C’était l’époque du repos et des retrouvailles pour les bergers. Les troupeaux avaient été redescendus de la montagne vers les ranchs de la vallée, et après la longue piste de transhumance, l’examen des dentitions et la sélection des brebis étaient des tâches simples et reposantes.
C’était l’époque des conversations et des rencontres. La langue basque emplissait de sa douce musique les corrals et les dortoirs. Même s’ils se levaient à l’aube et travaillaient dans les corrals jusqu’à l’heure de la longue sieste du midi, les bergers s’interrompaient souvent dans l’air poussiéreux, s’adossaient contre une clôture, rabattaient en arrière leurs chapeaux moites de sueur et bavardaient. Ils parlaient des pâturages, de la qualité de l’herbe, des chiens et des sempiternels problèmes avec les mules. Ils parlaient de leurs patrons, de la façon dont ils traitaient leurs hommes, et du jour où l’intendant chargé de l’approvisionnement avait commis l’impardonnable en oubliant le vin.
Un vieil album aux images fanées, témoins d’un autre temps et d’une autre façon de vivre, avait fait surgir du passé les souvenirs d’un pays distant de milliers de kilomètres. Cavaliers couverts de poussière, Cadillac noires inconfortables entourées d’hommes en tenue de travail ou en costumes à faux col, bergers et leurs mules, troupeaux innombrables de moutons avec le soleil se reflétant sur les toisons.

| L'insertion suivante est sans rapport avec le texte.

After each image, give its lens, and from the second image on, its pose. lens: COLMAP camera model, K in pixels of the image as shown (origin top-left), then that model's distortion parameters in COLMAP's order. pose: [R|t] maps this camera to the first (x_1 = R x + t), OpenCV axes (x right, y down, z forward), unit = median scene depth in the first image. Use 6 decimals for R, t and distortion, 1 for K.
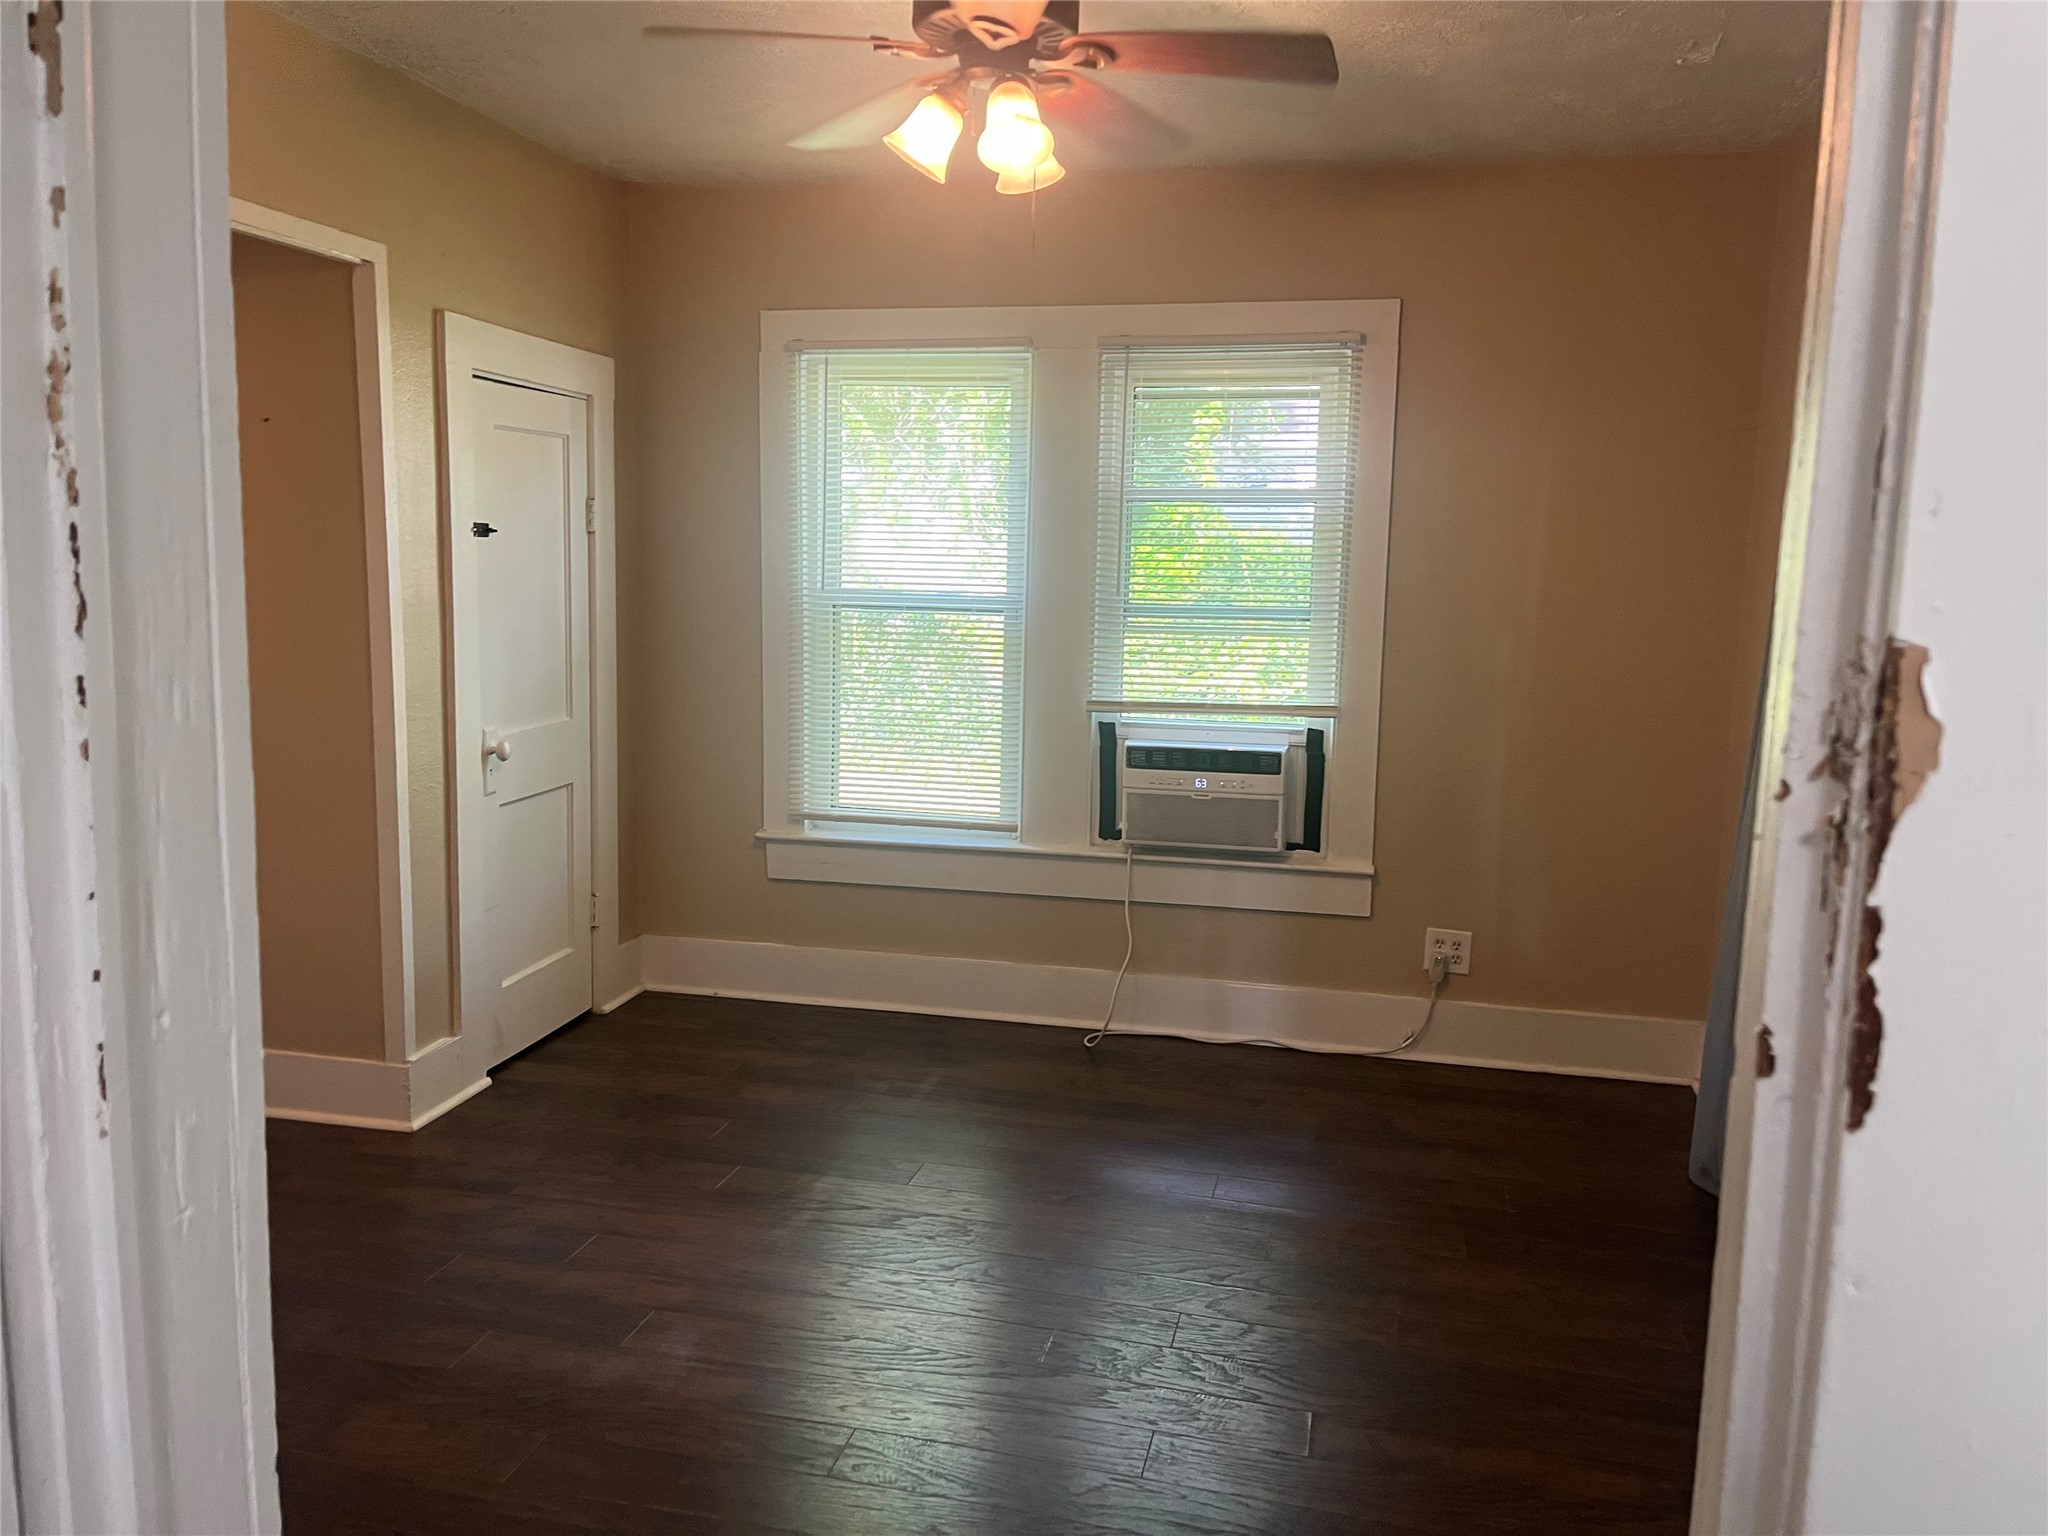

Et à l’arrière-plan, toujours, le désert gris du Nevada.
Il était devenu fou à force de solitude dans les montagnes, mais s’en était aperçu trop tard pour se tirer un coup de fusil, comme d’autres avant lui.
...à mes débuts en Amérique, on m'avait envoyé dans les déserts garder les moutons ....
C'est un pays très rude.
Pas comme les Pyrénées où les bêtes ont largement de quoi se nourrir...

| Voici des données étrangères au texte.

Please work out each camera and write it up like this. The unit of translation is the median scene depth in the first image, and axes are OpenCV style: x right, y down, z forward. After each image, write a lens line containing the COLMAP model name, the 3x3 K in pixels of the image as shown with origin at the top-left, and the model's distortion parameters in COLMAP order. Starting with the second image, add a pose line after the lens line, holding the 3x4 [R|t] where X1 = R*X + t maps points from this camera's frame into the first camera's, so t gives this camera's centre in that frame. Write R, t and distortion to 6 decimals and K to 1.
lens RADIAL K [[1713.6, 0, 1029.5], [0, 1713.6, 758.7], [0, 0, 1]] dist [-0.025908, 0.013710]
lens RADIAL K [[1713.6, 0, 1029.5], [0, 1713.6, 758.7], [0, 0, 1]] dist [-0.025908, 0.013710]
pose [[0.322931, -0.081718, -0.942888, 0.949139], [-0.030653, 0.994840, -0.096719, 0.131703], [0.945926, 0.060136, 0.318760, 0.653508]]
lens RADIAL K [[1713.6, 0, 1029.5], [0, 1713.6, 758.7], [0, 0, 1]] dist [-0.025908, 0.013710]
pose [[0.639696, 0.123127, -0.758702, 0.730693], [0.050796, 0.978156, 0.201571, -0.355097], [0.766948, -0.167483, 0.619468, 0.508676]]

Là-bas, il n'y avait que des sauges et des rochers à perte de vue, et les seuls arbres, c'étaient des genévriers nains.
Je n'aurais jamais imaginé qu 'on puisse faire pacager les bêtes dans des régions comme celles-là.
Il y avait si peu à brouter que les moutons se mettaient en branle avant le lever du jour et ne s'arrêtaient que lorsque l'obscurité était complète.
Je n'avais rien d'autre à faire que de les suivre.
Sans chien, je n'y serais jamais arrivé .
Et quels chiens ils avaient là-bas !
Ils étaient d'une résistance incroyable, avec des pattes musclées et la plante des pieds dure comme du cuir, même si quelquefois après deux jours passés au milieu des rochers, je devais la leur envelopper avec un pansement pour éviter qu'elle ne saigne.
Ces pentes rocailleuses ,c'était quelque chose, même pour un homme ! Il ne vous fallait pas plus de deux semaines pour user une paire de bottes.
J'avais mal au coeur en pensant à la vie et au pays que j'avais laissés, et plus d'une nuit j'ai pleuré, jusqu'à ce que le sommeil me gagne...
Je me levais avant même la fin de la nuit, dès que j'entendais les moutons s'agiter, je me préparais un café et je haïssais ce jour qui allait venir et pendant lequel je n'aurai sous les yeux qu'une terre rude et aride.
Mais après, je ne souffris pas, les choses étaient comme ça, tout simplement, et je ne pouvais rien y changer. Peut-être que c'est pour cette raison qu'il était inutile d'y penser tout le temps.